***** DATA FOR THIS TASK

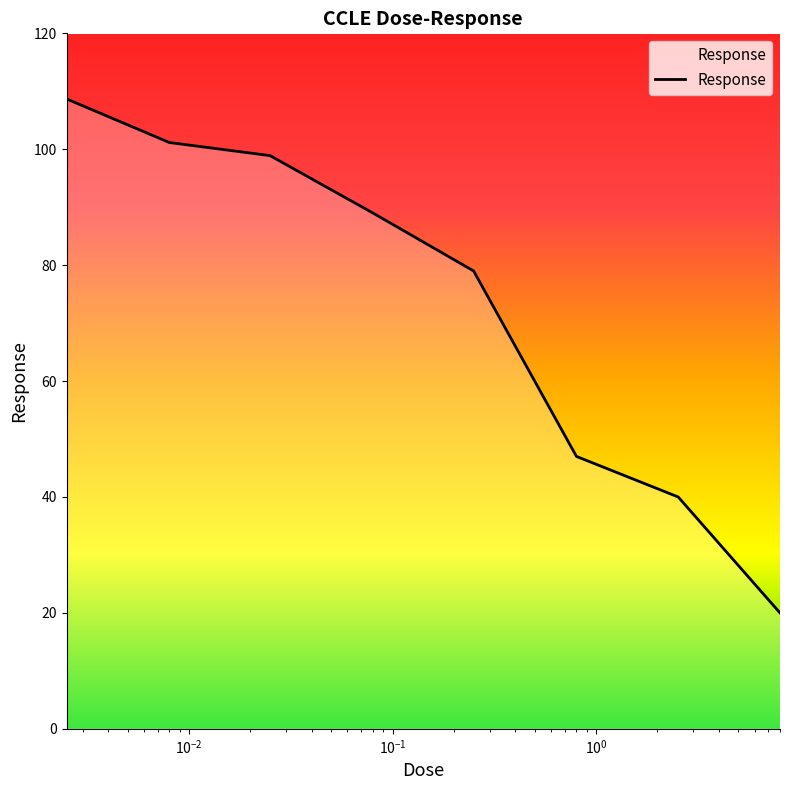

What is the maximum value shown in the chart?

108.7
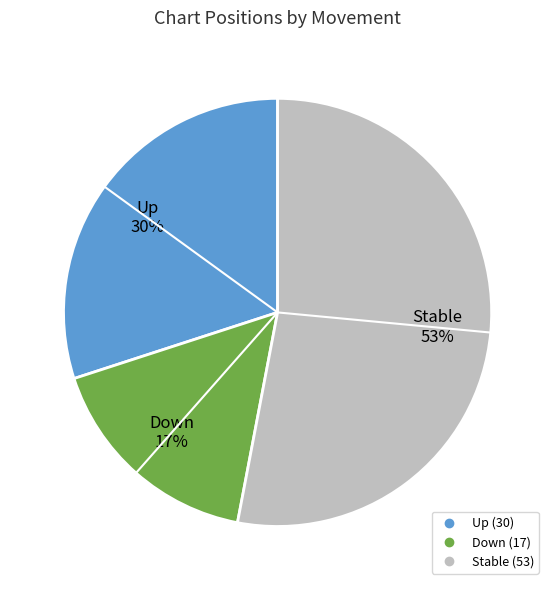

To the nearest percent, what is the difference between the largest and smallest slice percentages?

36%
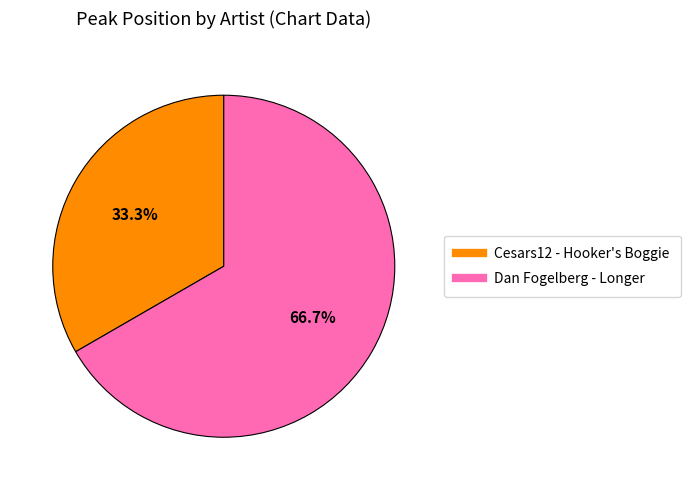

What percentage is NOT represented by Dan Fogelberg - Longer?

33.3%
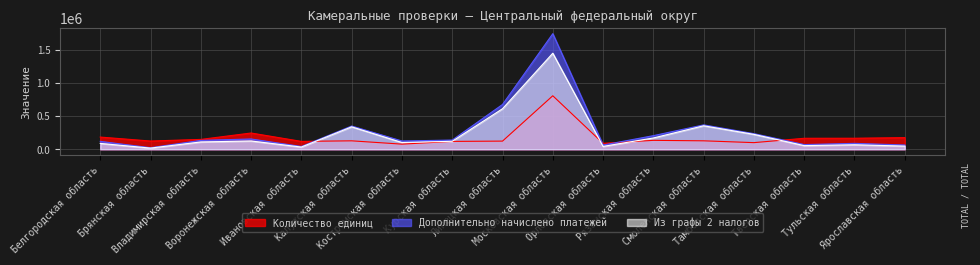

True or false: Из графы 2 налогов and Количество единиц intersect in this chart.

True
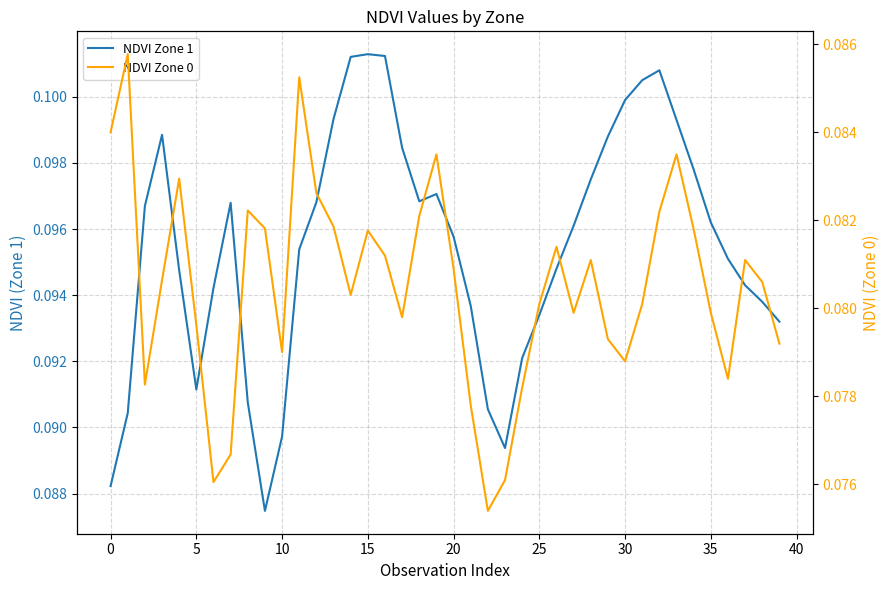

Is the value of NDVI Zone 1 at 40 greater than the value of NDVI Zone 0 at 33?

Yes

**********

• **ACTION ITEM**: Reproduce all of the data above word for word, leaving out the pictures.

• **REPLY**:
What is the maximum value shown in the chart?

108.7

To the nearest percent, what is the difference between the largest and smallest slice percentages?

36%

What percentage is NOT represented by Dan Fogelberg - Longer?

33.3%

True or false: Из графы 2 налогов and Количество единиц intersect in this chart.

True

Is the value of NDVI Zone 1 at 40 greater than the value of NDVI Zone 0 at 33?

Yes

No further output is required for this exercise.